Paperwork specific to LDR and VLDR include an isotope recording form. A list of contact numbers for the radiation oncology team should be filed in the patient's chart for dealing with any emergency. There should be clear documentation posted on to the door highlighting the presence of radioactive materials, the international radiation hazard sign, the duration of the implant and the emergency contact numbers of the appropriate staff. The addition of a check sheet is a worthwhile idea, particularly where there is a high rotation of staff to the brachytherapy service, where the institute has a teaching mission, or where such implants are infrequent.

Removal and Discharge

Once again, preplanned choreography for removal is optimal. The most hazardous material should be removed and secured first. When all the sources are safely in the pig, the cart should be moved out of the room. The physicist should then return to the room and survey the patient, the bedding, and the surroundings to ensure exposure has returned to background levels.
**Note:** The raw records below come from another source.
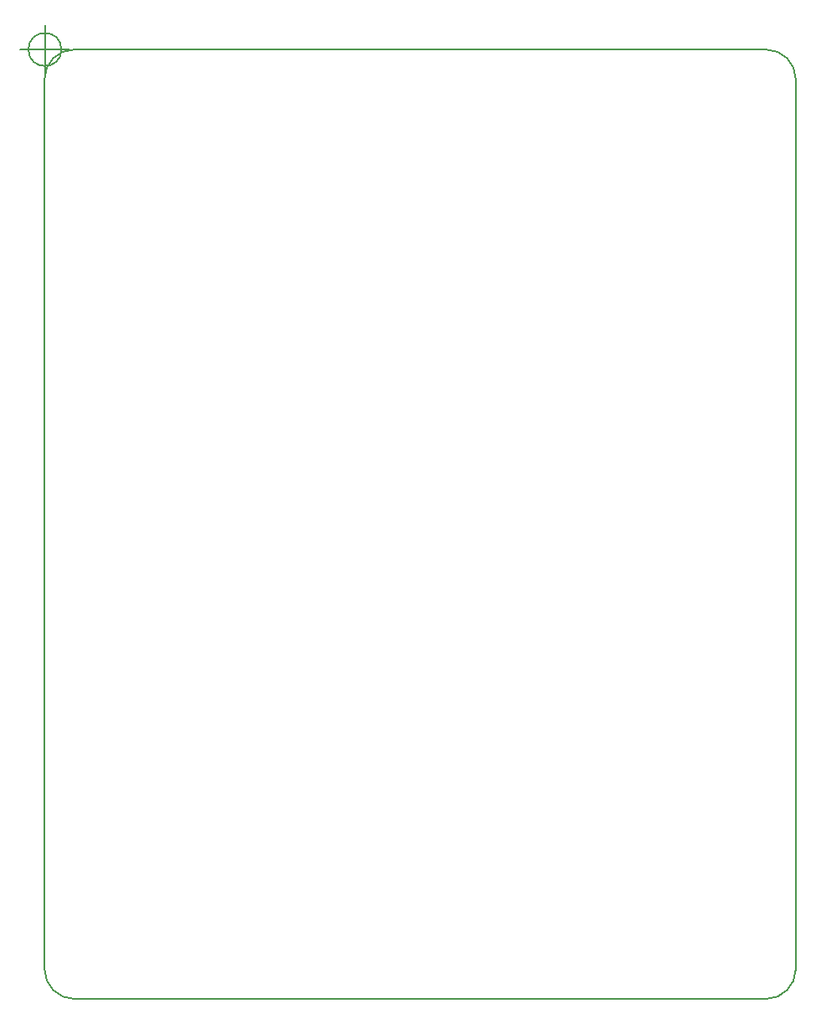
<source format=gbr>
G04 #@! TF.FileFunction,Profile,NP*
%FSLAX46Y46*%
G04 Gerber Fmt 4.6, Leading zero omitted, Abs format (unit mm)*
G04 Created by KiCad (PCBNEW 0.201509101502+6177~30~ubuntu14.04.1-product) date Sat 12 Sep 2015 09:59:39 PM CEST*
%MOMM*%
G01*
G04 APERTURE LIST*
%ADD10C,0.100000*%
%ADD11C,0.150000*%
G04 APERTURE END LIST*
D10*
D11*
X2962961Y-4658D02*
G75*
G03X-31803Y-3004653I5236J-2999995D01*
G01*
X75968197Y-3004653D02*
G75*
G03X72968197Y-4653I-3000000J0D01*
G01*
X72968197Y-96004653D02*
G75*
G03X75968197Y-93004653I0J3000000D01*
G01*
X-31803Y-93004653D02*
G75*
G03X2968197Y-96004653I3000000J0D01*
G01*
X1666666Y0D02*
G75*
G03X1666666Y0I-1666666J0D01*
G01*
X-2500000Y0D02*
X2500000Y0D01*
X0Y2500000D02*
X0Y-2500000D01*
X-31803Y-3004653D02*
X-31803Y-93004653D01*
X75968197Y-3004653D02*
X75968197Y-93004653D01*
X2968197Y-4653D02*
X72968197Y-4653D01*
X2968197Y-96004653D02*
X72968197Y-96004653D01*
M02*

</source>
At this point, a clear audible declaration “the patient and room are clear of radiation” is warranted. The nursing staff may now enter the room to assist with the removal of the delivery apparatus. The cautionary paperwork can be removed and the bed shields removed to a storage location. The isotopes are then returned to the hot lab for safekeeping. Short half-life isotopes are returned to a central well in the middle of the delivery pig and at a suitable date returned to the manufacturer for reprocessing.

Patients need to be informed about permanent radioactive implantation. Every clinic needs a system to educate about the isotope used and the possibility of low level radiation emanating from them for some period of time. The patient needs to know if there is any risk to family and other contacts. Clear guidance as to the risks to adults, children, and pregnant contacts is important. Methods of minimizing dose to others need to be given. A useful adjunct to the guidance is that the patient be discharged with an information sheet. This should contain the date and type of isotope implanted and any specific instructions based on these parameters. The DFCI BWH Cancer Center form is seen in Figure 2.26.

Figure 2.26 This patient information form from the DFCI BWH Cancer Center is part of the postimplant education for patients and families.